Она пребывала в странном состоянии, которое, наверное, более всего походило на наркотическое опьянение. Ее трясло мелкой дрожью, лоб покрылся испариной. Правда, сейчас на нее было уже не так
К тому же она, очевидно, не вполне понимала, что происходит с нею, но, слава Богу, не сопротивлялась, когда Коули стянул с нее джинсы и уложил в постель, прикрыв одеялом до самого подбородка. Снайп улегся возле кровати и закрыл глаза…
Вернувшись из кухни с чашкой крепкого кофе, Кристофер увидел, что прогнозы медика оправдываются. У Мэри зуб на зуб не попадал, она сжалась в комочек, которого почти не было видно под одеялом, влажные волосы прилипли ко лбу. Коули попытался усадить ее, но тщетно: голова падала на грудь, все тело сотрясалось…
И Кристофер решился – вернее средства согреть ее он просто не видел. Уже раздеваясь, он спросил себя, выдержит ли, и твердо ответил самому себе: «Да!»
Скользнув под одеяло в одних плавках, он крепко обнял Мэри, прижав к себе. Ступни ее и ладони были холодны как лед. Согревая дыханием руки Мэри и вдыхая аромат ее волос, едва уловимый, похожий на запах жасмина, Коули пьянел, словно подросток от первого в жизни глотка спиртного.

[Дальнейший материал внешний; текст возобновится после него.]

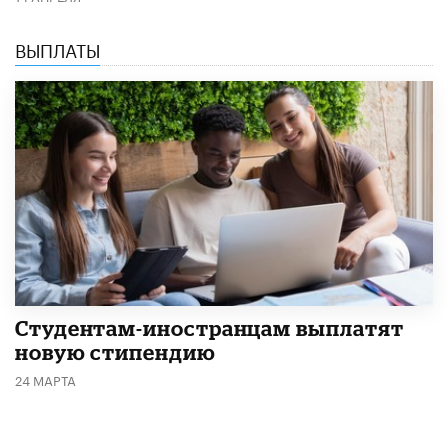
ВЫПЛАТЫ
Студентам-иностранцам выплатят
новую стипендию
24 МАРТА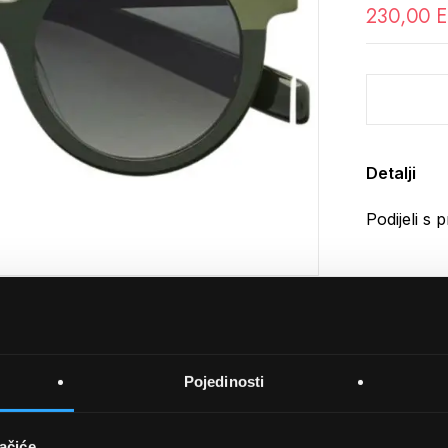
230,00 
Detalji
Podijeli s p
Pojedinosti
UVJETI KUPNJE
ačiće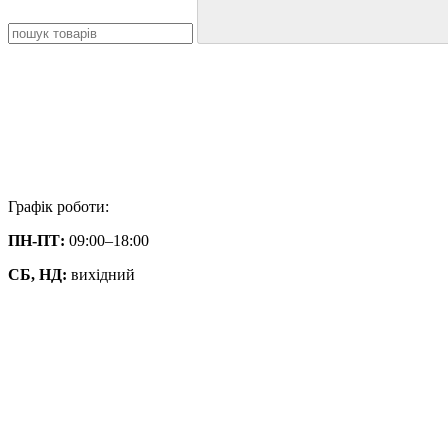
Графік роботи:
ПН-ПТ:
09:00–18:00
СБ, НД:
вихідний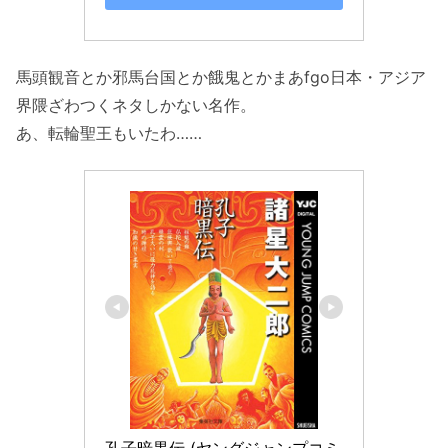
馬頭観音とか邪馬台国とか餓鬼とかまあfgo日本・アジア
界隈ざわつくネタしかない名作。
あ、転輪聖王もいたわ……
孔子暗黒伝 (ヤングジャンプコミ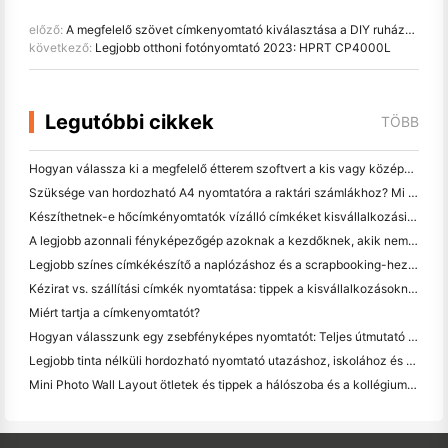
előző:
A megfelelő szövet címkenyomtató kiválasztása a DIY ruházati vállalkozások számára
következő:
Legjobb otthoni fotónyomtató 2023: HPRT CP4000L
Legutóbbi cikkek
TÖBB
Hogyan válassza ki a megfelelő étterem szoftvert a kis vagy középméretű étteremhez
Szüksége van hordozható A4 nyomtatóra a raktári számlákhoz? Mi valójában működik
Készíthetnek-e hőcímkényomtatók vízálló címkéket kisvállalkozási termékekhez?
A legjobb azonnali fényképezőgép azoknak a kezdőknek, akik nem akarnak papírt pazarolni
Legjobb színes címkékészítő a naplózáshoz és a scrapbooking-hez: több szín minden oldalhoz
Kézirat vs. szállítási címkék nyomtatása: tippek a kisvállalkozásoknak 2026-ban
Miért tartja a címkenyomtatót?
Hogyan válasszunk egy zsebfényképes nyomtatót: Teljes útmutató a naplózáshoz, utazáshoz és az iPhone-felhasználókhoz
Legjobb tinta nélküli hordozható nyomtató utazáshoz, iskolához és mobil munkához: Hanin MT620 Pro felülvizsgálat
Mini Photo Wall Layout ötletek és tippek a hálószoba és a kollégium díszítése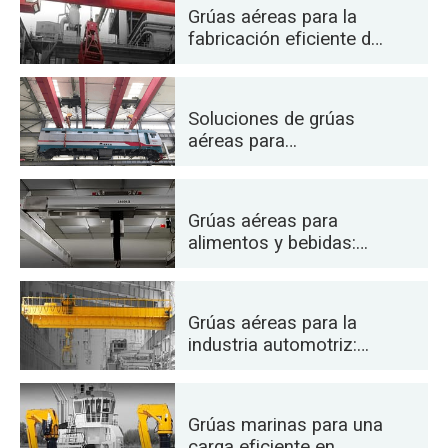
aeronaves
Grúas aéreas para la
fabricación eficiente de
cemento, vidrio, ladrillos
y hormigón prefabricado
Soluciones de grúas
aéreas para
ferrocarriles: colocación
de vías, mantenimiento
de material rodante y
Grúas aéreas para
manipulación de
alimentos y bebidas:
contenedores
soluciones fiables para
una manipulación
eficiente
Grúas aéreas para la
industria automotriz:
soluciones de
automatización
eficientes
Grúas marinas para una
carga eficiente en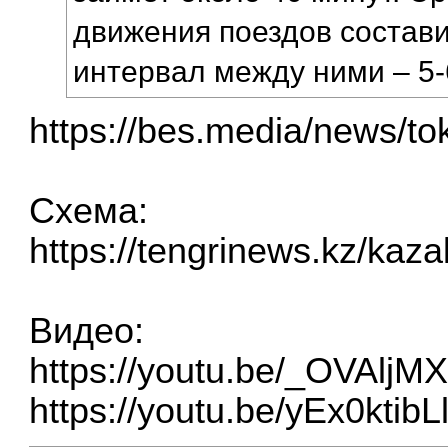
движения поездов составит
интервал между ними – 5-
https://bes.media/news/toka
Схема:
https://tengrinews.kz/kaza
Видео:
https://youtu.be/_OVAlj
https://youtu.be/yEx0k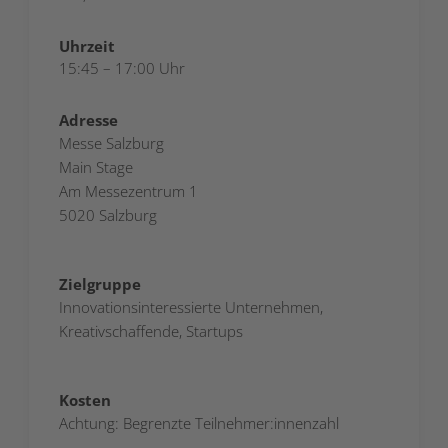
Uhrzeit
15:45 – 17:00 Uhr
Adresse
Messe Salzburg
Main Stage
Am Messezentrum 1
5020 Salzburg
Zielgruppe
Innovationsinteressierte Unternehmen,
Kreativschaffende, Startups
Kosten
Achtung: Begrenzte Teilnehmer:innenzahl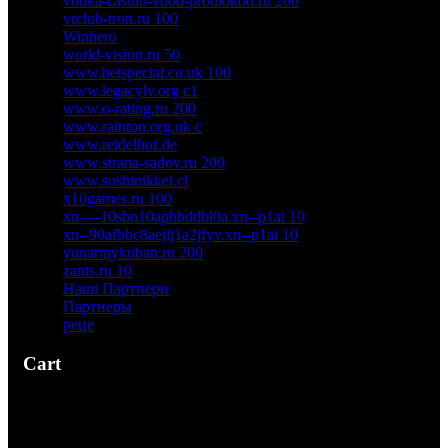
vodka-casino-vhod-promokod.ru 200
vrclub-tron.ru 100
Winhero
world-vision.ru 50
www.betspecial.co.uk 100
www.legacylv.org c1
www.o-rating.ru 200
www.rainton.org.uk c
www.reidelhof.de
www.strana-sadov.ru 200
www.sushinikkei.cl
x10games.ru 100
xn—-10sbn10aphbddbl0a.xn--p1ai 10
xn--90afbbc8aejlj1a2jfyv.xn--p1ai 10
yunarmykuban.ru 200
zants.ru 10
Наші Партнери
Партнеры
реце
Cart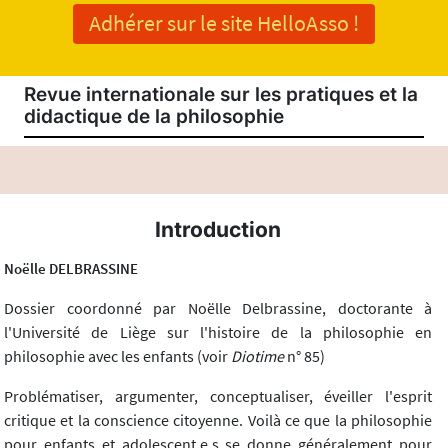
Adhérer sur le site HelloAsso !
Revue internationale sur les pratiques et la
didactique de la philosophie
Introduction
Noëlle DELBRASSINE
Dossier coordonné par Noëlle Delbrassine, doctorante à
l'Université de Liège sur l'histoire de la philosophie en
philosophie avec les enfants (voir
Diotime
n° 85)
Problématiser, argumenter, conceptualiser, éveiller l'esprit
critique et la conscience citoyenne. Voilà ce que la philosophie
pour enfants et adolescent.e.s se donne généralement pour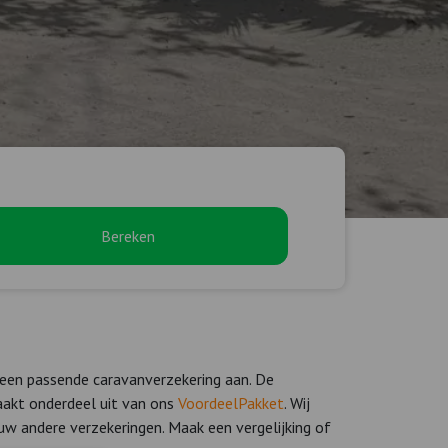
Bereken
 een passende caravanverzekering aan. De
aakt onderdeel uit van ons
VoordeelPakket
. Wij
w andere verzekeringen. Maak een vergelijking of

Вовремя опомнившись, нечеловеческим усилием воли он овладел собой, запретив себе сейчас видеть в ней женщину. Теперь она была для него кем угодно: другом, дочерью, раненой птицей на ладони… Спустя минут пятнадцать он почувствовал, как дрожь ее малопомалу унимается. Тело Мэри согрелось в его объятиях, дыхание стало ровнее. И вдруг…
Когда это случилось, Коули едва не умер от разрыва сердца. Руки Мэри неожиданно обвились вокруг его шеи, а сухие губы прильнули к его груди. Она выгнулась, прижимаясь к нему и сладко постанывая.
Словно все вокруг на мгновение заволокло горячим красноватым туманом – такого жгучего желания он никогда в жизни не испытывал. В какой-то миг он готов был на все, даже мелькнула подлая мысль: все равно она ничего не вспомнит потом… И тут его как громом поразило – она обнимала вовсе не его!
Кого ты видишь сейчас, моя маленькая, безмолвно спрашивал он, отбрасывая влажный локон с ее лба. Неужто этого сукина сына, твоего мужа, который так и не понял, какое счастье на него свалилось? Этого несчастного, который променял тебя и сына на чертово зелье, превратившее его в монстра?
Кристофер зажмурился изо всех сил, стараясь справиться с душевной болью. Губы Мэри зашевелились, она зашептала что-то неразборчивое.
– Не бросай меня… – едва расслышал он.- Я умру без тебя…
Глаза ее широко раскрылись. Огромные, они глядели прямо на него, а не сквозь. Коули мог поклясться, что она прекрасно его видит. И тотчас усомнился в этом, когда услышал:
– Любимый мой… Не уходи, не оставляй меня…
А ведь врач предупреждал, что она будет нести чушь, вспомнил Коули, но на один короткий миг вдруг представил себе, что слова эти обращены к нему, и его сердце переполнилось невероятным счастьем.